*** Opening of Supplied data ***

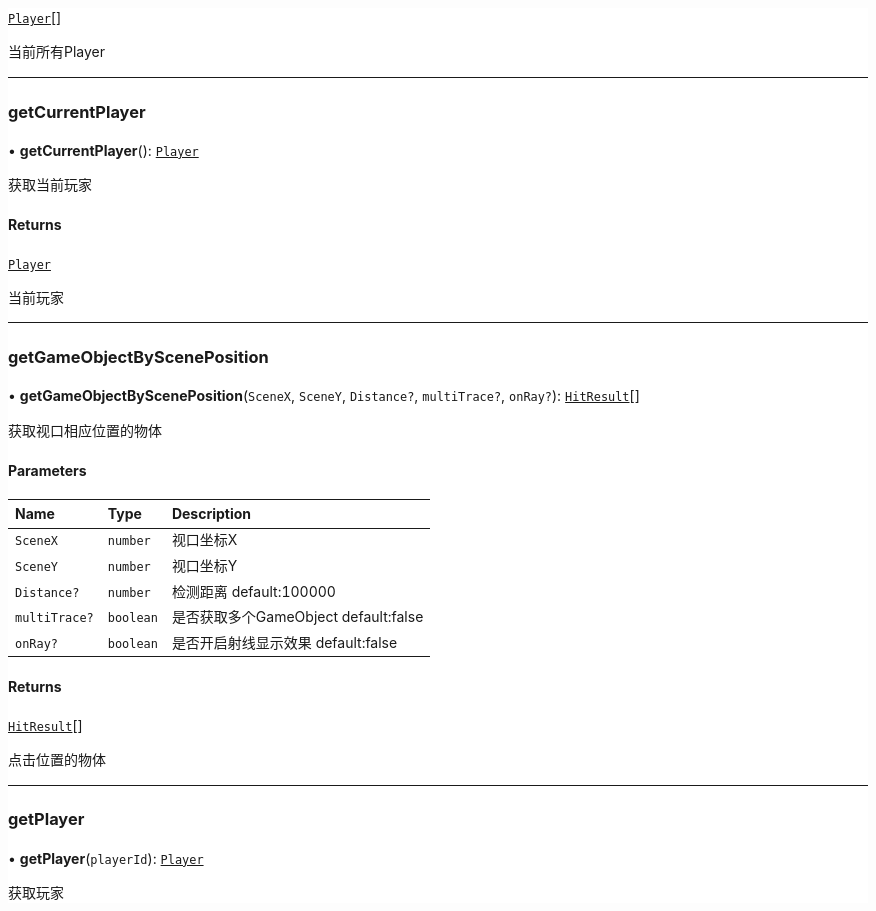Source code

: [`Player`](../classes/Gameplay.Player.md)[]

当前所有Player

___

### getCurrentPlayer <Score text="getCurrentPlayer" /> 

• **getCurrentPlayer**(): [`Player`](../classes/Gameplay.Player.md) <Badge type="tip" text="client" />

获取当前玩家


#### Returns

[`Player`](../classes/Gameplay.Player.md)

当前玩家

___

### getGameObjectByScenePosition <Score text="getGameObjectByScenePosition" /> 

• **getGameObjectByScenePosition**(`SceneX`, `SceneY`, `Distance?`, `multiTrace?`, `onRay?`): [`HitResult`](../classes/Gameplay.HitResult.md)[] <Badge type="tip" text="client" />

获取视口相应位置的物体


#### Parameters

| Name | Type | Description |
| :------ | :------ | :------ |
| `SceneX` | `number` | 视口坐标X |
| `SceneY` | `number` | 视口坐标Y |
| `Distance?` | `number` | 检测距离 default:100000 |
| `multiTrace?` | `boolean` | 是否获取多个GameObject default:false |
| `onRay?` | `boolean` | 是否开启射线显示效果 default:false |

#### Returns

[`HitResult`](../classes/Gameplay.HitResult.md)[]

点击位置的物体

___

### getPlayer <Score text="getPlayer" /> 

• **getPlayer**(`playerId`): [`Player`](../classes/Gameplay.Player.md) 

获取玩家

*** Close of Supplied data ***

> [Exercise details] Work out how many lines of the listing above include the word "classes". Report only the number.

> [Answer space] 6